> _Problem to solve_
Using the records below, repeat exactly the lines from the one holding "text_box [40, 1029, 1411, 1105]" through the one holding "Page size: 2400x1350.", both ends included, and no others.

[[ Listed entries, beginning ]]

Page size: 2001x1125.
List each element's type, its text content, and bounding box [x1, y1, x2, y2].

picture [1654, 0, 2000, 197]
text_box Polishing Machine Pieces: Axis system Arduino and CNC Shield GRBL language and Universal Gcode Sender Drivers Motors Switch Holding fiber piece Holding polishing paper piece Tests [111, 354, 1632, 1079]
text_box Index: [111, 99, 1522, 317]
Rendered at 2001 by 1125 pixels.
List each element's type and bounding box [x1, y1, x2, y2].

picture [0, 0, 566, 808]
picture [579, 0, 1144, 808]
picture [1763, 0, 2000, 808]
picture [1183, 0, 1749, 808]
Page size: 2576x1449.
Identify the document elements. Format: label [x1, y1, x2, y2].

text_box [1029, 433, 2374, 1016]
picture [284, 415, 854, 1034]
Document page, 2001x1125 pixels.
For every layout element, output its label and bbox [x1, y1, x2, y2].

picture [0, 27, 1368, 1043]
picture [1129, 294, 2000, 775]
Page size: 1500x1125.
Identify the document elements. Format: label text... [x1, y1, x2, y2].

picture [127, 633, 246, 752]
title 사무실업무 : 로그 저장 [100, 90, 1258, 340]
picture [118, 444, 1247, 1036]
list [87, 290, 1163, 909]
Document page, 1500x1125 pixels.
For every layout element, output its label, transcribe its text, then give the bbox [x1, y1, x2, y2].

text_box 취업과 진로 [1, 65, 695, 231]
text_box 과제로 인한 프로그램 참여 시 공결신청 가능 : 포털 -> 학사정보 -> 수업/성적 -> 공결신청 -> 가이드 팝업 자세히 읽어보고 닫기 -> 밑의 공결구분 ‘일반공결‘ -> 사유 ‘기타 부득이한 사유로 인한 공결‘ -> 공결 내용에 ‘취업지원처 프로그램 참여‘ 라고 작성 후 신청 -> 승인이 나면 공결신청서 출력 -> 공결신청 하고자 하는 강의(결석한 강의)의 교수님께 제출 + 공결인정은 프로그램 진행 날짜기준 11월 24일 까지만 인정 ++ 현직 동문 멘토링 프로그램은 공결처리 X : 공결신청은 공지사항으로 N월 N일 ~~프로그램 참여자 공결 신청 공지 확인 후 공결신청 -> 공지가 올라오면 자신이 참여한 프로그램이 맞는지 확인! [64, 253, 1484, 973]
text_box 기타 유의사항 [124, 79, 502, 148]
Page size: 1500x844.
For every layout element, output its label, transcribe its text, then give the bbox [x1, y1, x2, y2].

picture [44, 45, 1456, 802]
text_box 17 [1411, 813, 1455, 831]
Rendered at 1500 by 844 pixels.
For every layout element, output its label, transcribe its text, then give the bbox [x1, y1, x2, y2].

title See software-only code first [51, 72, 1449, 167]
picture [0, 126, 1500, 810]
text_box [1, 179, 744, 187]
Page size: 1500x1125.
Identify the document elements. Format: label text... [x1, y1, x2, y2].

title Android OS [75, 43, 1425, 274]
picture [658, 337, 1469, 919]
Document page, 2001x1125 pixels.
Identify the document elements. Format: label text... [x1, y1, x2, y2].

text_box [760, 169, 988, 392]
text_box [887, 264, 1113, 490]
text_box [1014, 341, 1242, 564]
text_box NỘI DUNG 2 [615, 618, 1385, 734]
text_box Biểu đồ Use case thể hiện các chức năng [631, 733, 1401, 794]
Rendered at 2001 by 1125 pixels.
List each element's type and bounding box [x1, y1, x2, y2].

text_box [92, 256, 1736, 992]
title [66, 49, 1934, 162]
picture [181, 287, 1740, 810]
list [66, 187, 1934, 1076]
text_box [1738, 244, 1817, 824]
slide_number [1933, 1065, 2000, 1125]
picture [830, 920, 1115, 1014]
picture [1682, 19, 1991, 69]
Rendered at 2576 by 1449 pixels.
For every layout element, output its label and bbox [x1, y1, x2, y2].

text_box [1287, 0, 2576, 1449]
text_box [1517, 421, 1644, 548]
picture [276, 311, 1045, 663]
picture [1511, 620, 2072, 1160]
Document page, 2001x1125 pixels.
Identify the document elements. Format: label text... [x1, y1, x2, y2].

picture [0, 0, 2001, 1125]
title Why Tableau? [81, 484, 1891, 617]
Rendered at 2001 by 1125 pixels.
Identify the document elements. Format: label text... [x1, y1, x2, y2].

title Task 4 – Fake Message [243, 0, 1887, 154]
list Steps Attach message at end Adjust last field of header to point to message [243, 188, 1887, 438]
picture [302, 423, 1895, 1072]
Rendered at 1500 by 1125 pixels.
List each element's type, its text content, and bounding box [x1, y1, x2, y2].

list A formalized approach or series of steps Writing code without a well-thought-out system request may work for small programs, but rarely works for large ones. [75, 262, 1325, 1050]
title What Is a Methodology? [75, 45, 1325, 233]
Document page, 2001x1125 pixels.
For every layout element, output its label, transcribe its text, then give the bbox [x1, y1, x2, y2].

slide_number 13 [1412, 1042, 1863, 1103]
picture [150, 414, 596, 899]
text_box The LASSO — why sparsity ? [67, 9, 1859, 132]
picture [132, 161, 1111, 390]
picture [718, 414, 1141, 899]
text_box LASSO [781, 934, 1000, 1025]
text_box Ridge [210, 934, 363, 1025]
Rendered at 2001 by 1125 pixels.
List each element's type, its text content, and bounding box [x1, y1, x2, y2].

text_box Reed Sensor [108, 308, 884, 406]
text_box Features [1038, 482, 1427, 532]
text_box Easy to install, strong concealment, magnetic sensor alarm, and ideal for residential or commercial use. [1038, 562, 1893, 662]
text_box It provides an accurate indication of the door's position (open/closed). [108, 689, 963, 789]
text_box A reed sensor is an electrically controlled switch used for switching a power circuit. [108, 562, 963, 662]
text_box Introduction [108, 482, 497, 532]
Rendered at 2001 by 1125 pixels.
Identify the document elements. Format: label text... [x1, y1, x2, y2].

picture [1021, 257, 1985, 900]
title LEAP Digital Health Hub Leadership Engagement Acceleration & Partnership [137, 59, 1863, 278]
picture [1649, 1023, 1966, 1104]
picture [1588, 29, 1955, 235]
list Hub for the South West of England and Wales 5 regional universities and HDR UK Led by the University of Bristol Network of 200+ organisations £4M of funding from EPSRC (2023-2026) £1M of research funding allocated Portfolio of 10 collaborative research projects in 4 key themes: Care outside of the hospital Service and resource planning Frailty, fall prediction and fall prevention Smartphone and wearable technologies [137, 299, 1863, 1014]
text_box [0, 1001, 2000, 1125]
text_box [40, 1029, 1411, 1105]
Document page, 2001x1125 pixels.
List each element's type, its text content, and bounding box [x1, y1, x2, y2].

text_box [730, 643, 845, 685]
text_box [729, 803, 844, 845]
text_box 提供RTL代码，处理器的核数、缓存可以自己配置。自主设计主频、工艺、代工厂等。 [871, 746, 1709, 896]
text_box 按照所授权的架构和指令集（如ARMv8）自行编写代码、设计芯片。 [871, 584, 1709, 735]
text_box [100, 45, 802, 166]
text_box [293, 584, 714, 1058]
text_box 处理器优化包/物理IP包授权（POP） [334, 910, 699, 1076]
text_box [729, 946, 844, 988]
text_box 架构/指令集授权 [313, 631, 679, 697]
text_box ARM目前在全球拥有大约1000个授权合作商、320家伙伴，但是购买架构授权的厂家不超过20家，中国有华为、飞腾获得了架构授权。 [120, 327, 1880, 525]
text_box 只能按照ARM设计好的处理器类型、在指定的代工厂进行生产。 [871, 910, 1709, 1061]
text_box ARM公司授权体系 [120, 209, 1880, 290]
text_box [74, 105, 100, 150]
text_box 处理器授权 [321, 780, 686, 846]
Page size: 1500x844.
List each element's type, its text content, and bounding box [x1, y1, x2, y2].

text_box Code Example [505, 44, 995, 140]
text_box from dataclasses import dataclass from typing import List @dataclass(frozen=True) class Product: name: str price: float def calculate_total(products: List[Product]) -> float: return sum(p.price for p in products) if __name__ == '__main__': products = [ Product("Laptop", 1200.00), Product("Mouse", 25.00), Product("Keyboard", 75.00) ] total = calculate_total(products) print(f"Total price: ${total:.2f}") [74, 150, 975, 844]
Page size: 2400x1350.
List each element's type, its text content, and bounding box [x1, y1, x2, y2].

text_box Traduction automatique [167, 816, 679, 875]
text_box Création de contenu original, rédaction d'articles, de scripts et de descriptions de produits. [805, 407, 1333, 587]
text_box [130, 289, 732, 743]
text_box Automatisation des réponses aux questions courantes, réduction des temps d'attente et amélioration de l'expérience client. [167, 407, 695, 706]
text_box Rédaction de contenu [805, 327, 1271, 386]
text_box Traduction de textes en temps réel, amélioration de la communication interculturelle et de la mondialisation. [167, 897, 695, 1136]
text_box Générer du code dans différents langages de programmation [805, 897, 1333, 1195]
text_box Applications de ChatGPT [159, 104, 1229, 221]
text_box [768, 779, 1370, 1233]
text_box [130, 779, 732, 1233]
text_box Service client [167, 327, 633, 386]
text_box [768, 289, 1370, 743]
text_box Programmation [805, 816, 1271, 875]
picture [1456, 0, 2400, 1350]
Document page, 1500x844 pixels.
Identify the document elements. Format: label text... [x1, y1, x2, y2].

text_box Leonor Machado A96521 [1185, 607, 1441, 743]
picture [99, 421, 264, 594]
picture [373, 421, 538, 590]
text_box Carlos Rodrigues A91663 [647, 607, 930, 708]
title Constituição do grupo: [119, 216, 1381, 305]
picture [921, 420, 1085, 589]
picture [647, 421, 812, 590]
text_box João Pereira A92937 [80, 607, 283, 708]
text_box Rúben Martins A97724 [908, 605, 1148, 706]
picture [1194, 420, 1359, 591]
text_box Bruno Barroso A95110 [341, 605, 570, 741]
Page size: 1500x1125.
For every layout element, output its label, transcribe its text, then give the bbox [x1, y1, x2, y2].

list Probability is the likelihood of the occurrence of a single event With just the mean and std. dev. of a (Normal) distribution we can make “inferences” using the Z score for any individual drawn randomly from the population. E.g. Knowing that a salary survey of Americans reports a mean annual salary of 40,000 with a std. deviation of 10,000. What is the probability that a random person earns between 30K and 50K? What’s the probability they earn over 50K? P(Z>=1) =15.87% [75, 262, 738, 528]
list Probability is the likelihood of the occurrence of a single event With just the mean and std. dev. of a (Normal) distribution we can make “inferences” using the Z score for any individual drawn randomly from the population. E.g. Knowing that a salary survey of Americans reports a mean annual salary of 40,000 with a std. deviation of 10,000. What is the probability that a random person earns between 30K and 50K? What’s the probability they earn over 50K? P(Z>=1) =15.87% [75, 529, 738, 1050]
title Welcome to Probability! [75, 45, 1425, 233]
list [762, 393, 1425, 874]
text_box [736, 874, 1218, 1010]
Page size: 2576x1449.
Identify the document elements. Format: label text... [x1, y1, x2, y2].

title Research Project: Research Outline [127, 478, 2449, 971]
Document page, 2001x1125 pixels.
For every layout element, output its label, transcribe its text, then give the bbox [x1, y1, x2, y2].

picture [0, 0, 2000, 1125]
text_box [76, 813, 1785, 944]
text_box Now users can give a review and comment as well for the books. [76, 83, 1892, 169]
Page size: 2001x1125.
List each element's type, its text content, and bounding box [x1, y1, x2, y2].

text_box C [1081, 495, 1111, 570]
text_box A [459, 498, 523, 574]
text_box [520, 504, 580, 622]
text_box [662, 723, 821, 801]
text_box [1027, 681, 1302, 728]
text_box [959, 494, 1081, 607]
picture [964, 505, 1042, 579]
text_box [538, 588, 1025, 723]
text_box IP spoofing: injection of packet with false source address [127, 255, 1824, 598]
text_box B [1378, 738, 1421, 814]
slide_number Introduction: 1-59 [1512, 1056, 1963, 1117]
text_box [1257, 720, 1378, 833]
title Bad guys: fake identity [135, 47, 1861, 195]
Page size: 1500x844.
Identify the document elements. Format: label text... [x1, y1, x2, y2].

[[ Listed entries, end ]]

> _Response_
text_box [40, 1029, 1411, 1105]
Document page, 2001x1125 pixels.
List each element's type, its text content, and bounding box [x1, y1, x2, y2].

text_box [730, 643, 845, 685]
text_box [729, 803, 844, 845]
text_box 提供RTL代码，处理器的核数、缓存可以自己配置。自主设计主频、工艺、代工厂等。 [871, 746, 1709, 896]
text_box 按照所授权的架构和指令集（如ARMv8）自行编写代码、设计芯片。 [871, 584, 1709, 735]
text_box [100, 45, 802, 166]
text_box [293, 584, 714, 1058]
text_box 处理器优化包/物理IP包授权（POP） [334, 910, 699, 1076]
text_box [729, 946, 844, 988]
text_box 架构/指令集授权 [313, 631, 679, 697]
text_box ARM目前在全球拥有大约1000个授权合作商、320家伙伴，但是购买架构授权的厂家不超过20家，中国有华为、飞腾获得了架构授权。 [120, 327, 1880, 525]
text_box 只能按照ARM设计好的处理器类型、在指定的代工厂进行生产。 [871, 910, 1709, 1061]
text_box ARM公司授权体系 [120, 209, 1880, 290]
text_box [74, 105, 100, 150]
text_box 处理器授权 [321, 780, 686, 846]
Page size: 1500x844.
List each element's type, its text content, and bounding box [x1, y1, x2, y2].

text_box Code Example [505, 44, 995, 140]
text_box from dataclasses import dataclass from typing import List @dataclass(frozen=True) class Product: name: str price: float def calculate_total(products: List[Product]) -> float: return sum(p.price for p in products) if __name__ == '__main__': products = [ Product("Laptop", 1200.00), Product("Mouse", 25.00), Product("Keyboard", 75.00) ] total = calculate_total(products) print(f"Total price: ${total:.2f}") [74, 150, 975, 844]
Page size: 2400x1350.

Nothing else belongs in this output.